Ships, Towns and Net making...

It seems I've been a bit lax in recent weeks with my blog updates. I blame the bank holiday Monday for putting me out of routine. I also blame my lack of progress on the robotics side of things making me feel a bit down.
I'd gotten used to being able to show some sort of progress.

Regarding the robotics muscle fibre side of things; I ordered some crimps and do-daa's to further things along, but I only got a part order due to missing stock. The crimps I needed for the nickel chromium wire! :/
Can't do much till they arrive. Well...I could make more twisted nylon muscles...

Or...3D designing a ship...

Generated image of my rendition of the Newport ship.
As mentioned in my last blog a few weeks ago, I attended the Newport ship open day and I decided to recreate the ship in 3D. 
Using a drawing I purchased from the gift shop. As I heard no objections from the staff working there, I considered this okay to do.

All I've done is basic detailing, i.e. No individual planks, people, extensive roping and below decks.
As all I wanted was to have something floating on Lake Embogue. Hence the coat-of-arms on the centre sail.

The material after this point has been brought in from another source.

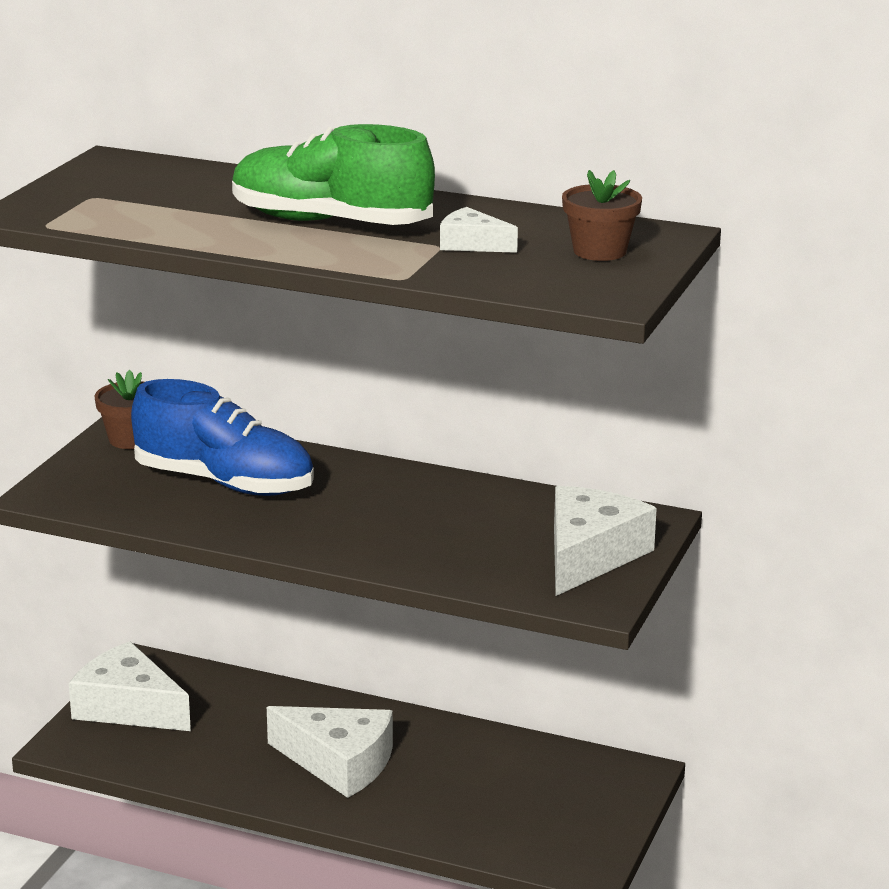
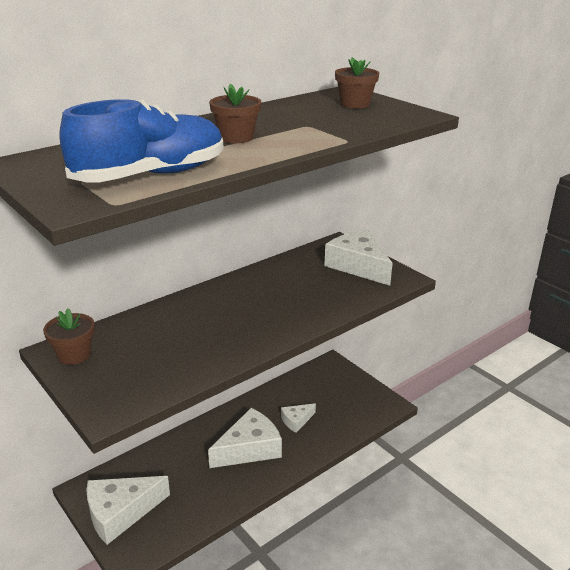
camera: 60 degrees left, 5 degrees up
(224, 483) = (173, 339): blue shoe -> blue shoe (151, 176)
(330, 223) = (236, 137): green shoe -> brown flower pot
(472, 244) = (313, 120): white cheese -> white cheese (296, 421)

Lake Embogue, complete with ships.
Here's the scene I added it into. Since the sails are in a fixed position on the model, I only used them in a set range of orientations.
Otherwise it would have looked a bit weird.
In Blender (my 3D design software) the ship was linked in as a group from the file it was designed in. This allowed multiple objects to be grouped together and linked all in one go.
It also allowed me to do a variation of the ship model really simply by assigning certain parts of the ship to a second group (with support planking) and setting it up a 'under construction' ship on the shore line.

It was fun designing the ship from a 'blueprint' style drawing. The only issue was getting the hull the right shape. Which it isn't. I only had pretty much one cross-section through the middle to work with and that was in the direct centre of the ship (by my estimate). I used the 'bridge' tool to join the edges together. It creates a really nice blending between two shaped edges.

Net making and weaving?...

My design of needle bobbin and a standard net-making needle.
For some reason I've gotten the urge to learn how to make nets. I don't know why, I just have. Perhaps it'll become apparent further down the line. But for now I've bought this book.
Which inspired me to design my own net making needle (which can also function as a shuttle bobbin for weaving) and recreate a needle shown in the book. Both are now available on my Shapeways shop.
The ones in the photograph where printed on my own 3D printer, although I have ordered one of the needle bobbin, so I can take nice photos of it.
I almost started making a net tonight, but found that I need a small thickness of rope to start with. The net needs to hangs from it ( beginner level it's needed) and all I could find was a small combat staff. Which was too smooth and slidey for the string I was using to hold tight too. The book recommends a hemp rope, but for now I've only got string. I shall learn the hard way.
But that'll be for another day, for I will make a net!

Caerphilly castle...

Here's some photos from a reenactment event I attended last weekend. It was lots of fun and it was good see everyone from the group again. :)

Right, that's enough from me. My barely managed to get myself to write this Mondays blog. I need to get back into a proper routine again.